Our (Infrequently) Separated Brethren
By Diogenes (articles ) | July 21, 2003 11:33 PM
The NYT's Laurie Goodstein reports on the quaint ceremonial by which U.S. Episcopalians will go through the motions of ritual hand-wringing before deciding that, once yet again, the Politburo was right:
The election last month of an openly gay bishop in the Episcopal diocese of New Hampshire is now threatening to crack open the long-existing fault line over homosexuality in the worldwide Anglican Communion, a global association of churches in 164 countries. In an open letter released yesterday, 24 conservative American bishops warned that they would join conservative leaders in Africa, Asia and South America and break ties with the Episcopal Church USA if it votes to confirm New Hampshire's chosen bishop, V. Gene Robinson, or if it endorses a separate resolution to create a blessing for same-sex unions. ... Episcopalians in the United States are set to vote on both issues at their convention in Minneapolis, which begins on July 30. Episcopal conventions are usually as brazenly political as a presidential primary, with lobbying and last-minute alliances. But this time the American bishops, priests and laypeople who will vote say the pressure on them is exceptionally intense.

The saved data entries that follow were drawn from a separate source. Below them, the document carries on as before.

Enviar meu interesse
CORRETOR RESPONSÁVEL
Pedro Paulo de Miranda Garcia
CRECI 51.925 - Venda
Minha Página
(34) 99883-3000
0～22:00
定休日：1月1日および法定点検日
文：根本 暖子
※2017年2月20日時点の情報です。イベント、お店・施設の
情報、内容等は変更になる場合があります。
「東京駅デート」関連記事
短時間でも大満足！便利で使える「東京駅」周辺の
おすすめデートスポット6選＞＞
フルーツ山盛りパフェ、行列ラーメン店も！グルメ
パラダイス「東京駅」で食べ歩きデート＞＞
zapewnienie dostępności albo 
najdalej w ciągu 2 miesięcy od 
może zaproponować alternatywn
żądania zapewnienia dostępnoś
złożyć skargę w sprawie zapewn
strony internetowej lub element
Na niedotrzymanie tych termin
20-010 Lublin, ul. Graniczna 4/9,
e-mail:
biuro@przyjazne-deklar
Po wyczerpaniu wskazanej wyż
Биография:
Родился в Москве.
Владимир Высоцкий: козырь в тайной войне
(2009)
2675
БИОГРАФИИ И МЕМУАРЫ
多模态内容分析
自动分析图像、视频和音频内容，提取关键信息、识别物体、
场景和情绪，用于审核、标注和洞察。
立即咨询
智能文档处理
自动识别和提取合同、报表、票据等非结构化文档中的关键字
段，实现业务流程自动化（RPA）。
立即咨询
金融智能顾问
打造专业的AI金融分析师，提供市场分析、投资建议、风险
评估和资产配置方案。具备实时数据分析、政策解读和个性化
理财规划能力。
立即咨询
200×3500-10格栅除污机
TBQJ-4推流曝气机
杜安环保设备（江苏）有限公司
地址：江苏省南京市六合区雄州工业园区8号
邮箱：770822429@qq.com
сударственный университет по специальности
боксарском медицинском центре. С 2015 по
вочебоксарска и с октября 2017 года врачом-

The suspense is suffocating. Will Bishop Robison wear violet or crimson gaiters at his installation?
Both opponents and supporters of Bishop-elect Robinson agreed in interviews this week that he appeared to be headed for a victory. About 200 of the bishops and delegates who will vote at the convention have agreed to wear buttons saying, "Ask Me About Gene," and to offer testimony about his worthiness.
Somehow it's hard to imagine the council fathers gathered at Constantinople and Chalcedon wearing lapel tags saying, "Ask me about the hypostatic union." You've come a long way, baby.